Brand on the Run

By Cameron Advertising

Olive Garden’s new logo, a central element of its proclaimed “brand Renaissance,” is leaving a bad taste in the mouths of, well . . . nearly everyone. Investors are folding their napkins and running from the table: shares of parent company Darden Restaurants are already down over 10% in 2014.

As for social media, reaction ranged from: “. . .the new logo’s script is terrible. It looks like a Design 1 student project.” To: “My theory is Olive Garden was drunk at a poker game and lost a crazy bet and now has to use that new logo.” To: “. . . looks like something off a crockpot from the 1970’s.” To: “. . . looks like it was drawn with a breadstick.” Not to pile on, but our consensus opinion at the agency: that is one ugly font.

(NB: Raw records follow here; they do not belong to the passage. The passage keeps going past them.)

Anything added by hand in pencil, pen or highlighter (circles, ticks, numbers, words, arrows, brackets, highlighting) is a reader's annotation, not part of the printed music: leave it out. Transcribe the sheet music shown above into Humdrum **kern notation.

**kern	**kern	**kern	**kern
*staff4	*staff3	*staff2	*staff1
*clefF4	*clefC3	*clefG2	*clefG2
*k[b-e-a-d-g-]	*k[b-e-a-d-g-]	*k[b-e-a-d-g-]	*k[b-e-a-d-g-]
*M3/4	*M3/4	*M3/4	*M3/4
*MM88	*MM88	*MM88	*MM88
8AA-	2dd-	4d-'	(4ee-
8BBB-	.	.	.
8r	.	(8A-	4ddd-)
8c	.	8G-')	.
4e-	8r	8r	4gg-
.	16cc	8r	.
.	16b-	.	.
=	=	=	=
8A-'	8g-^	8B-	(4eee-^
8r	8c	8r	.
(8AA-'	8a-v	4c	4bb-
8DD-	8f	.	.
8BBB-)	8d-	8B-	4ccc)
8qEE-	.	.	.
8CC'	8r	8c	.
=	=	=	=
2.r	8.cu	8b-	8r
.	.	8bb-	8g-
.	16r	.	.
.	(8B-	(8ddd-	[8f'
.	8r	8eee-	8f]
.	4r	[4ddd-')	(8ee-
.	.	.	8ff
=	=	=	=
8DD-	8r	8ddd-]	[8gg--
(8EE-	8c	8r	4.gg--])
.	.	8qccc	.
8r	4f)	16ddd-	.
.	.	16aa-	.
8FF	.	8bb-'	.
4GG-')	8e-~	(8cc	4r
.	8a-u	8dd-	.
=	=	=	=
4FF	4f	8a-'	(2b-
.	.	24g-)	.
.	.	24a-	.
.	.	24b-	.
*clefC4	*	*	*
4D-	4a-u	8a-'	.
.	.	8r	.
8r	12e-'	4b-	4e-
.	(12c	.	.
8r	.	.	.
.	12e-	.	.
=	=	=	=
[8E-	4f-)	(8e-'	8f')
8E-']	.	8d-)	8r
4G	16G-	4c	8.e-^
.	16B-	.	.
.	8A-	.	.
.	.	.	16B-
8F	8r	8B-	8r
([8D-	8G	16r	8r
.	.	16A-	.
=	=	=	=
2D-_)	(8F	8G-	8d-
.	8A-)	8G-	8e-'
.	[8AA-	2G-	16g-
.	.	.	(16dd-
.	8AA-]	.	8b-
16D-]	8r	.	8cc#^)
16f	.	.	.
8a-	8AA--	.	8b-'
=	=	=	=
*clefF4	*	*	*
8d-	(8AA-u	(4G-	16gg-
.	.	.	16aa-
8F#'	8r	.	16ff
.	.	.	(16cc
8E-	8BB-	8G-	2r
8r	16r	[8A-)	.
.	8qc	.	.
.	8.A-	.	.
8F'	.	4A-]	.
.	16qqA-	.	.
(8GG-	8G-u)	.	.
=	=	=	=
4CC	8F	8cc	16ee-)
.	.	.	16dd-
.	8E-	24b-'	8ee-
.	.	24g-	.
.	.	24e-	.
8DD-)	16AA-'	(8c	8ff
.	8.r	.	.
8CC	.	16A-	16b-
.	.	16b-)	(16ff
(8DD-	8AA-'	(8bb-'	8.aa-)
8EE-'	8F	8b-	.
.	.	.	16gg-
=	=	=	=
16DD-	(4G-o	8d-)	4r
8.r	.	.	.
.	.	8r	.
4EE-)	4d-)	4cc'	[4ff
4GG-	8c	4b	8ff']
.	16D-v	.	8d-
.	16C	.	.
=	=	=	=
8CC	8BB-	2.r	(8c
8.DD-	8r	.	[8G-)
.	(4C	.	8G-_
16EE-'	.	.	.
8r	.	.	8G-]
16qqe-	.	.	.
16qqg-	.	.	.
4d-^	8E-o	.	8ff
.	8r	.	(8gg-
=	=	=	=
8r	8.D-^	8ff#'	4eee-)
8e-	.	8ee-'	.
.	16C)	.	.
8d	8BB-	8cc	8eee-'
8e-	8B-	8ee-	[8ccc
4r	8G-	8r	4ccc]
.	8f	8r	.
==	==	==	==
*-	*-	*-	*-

The larger question is will the rebranding, along with a revamped menu, save the ailing chain? Olive Garden, along with Darden’s other flagship entry in the casual dining category, Red Lobster, has been in freefall. Customer traffic declined as much as 13 percent at Olive Garden in December and 19 percent at Red Lobster in January. It’s emblematic of the casual dining category as a whole, which is falling victim to the current trends in consumers’ spending and eating habits.

Like so many segments of consumer spending, the higher and lower ends are where the dollars are going now. The middle is disappearing. If diners are going to spring for dinner at a sit-down restaurant, they want food worth going out for. (Darden’s higher-end restaurants, Capital Grille, Yard House and others, are doing fine.) The casual dining paradigm – middle-of-the-road food plus the extra cost of tipping your waiter – doesn’t match consumers’ needs. Not surprisingly, fast-casual restaurants, featuring fast-food speed with higher-quality food and no waiters to tip (e.g., Chipotle), are booming.

The lesson is simple: know the trends of your industry. If your product or service doesn’t meet your customers’ evolving needs, they won’t swallow it.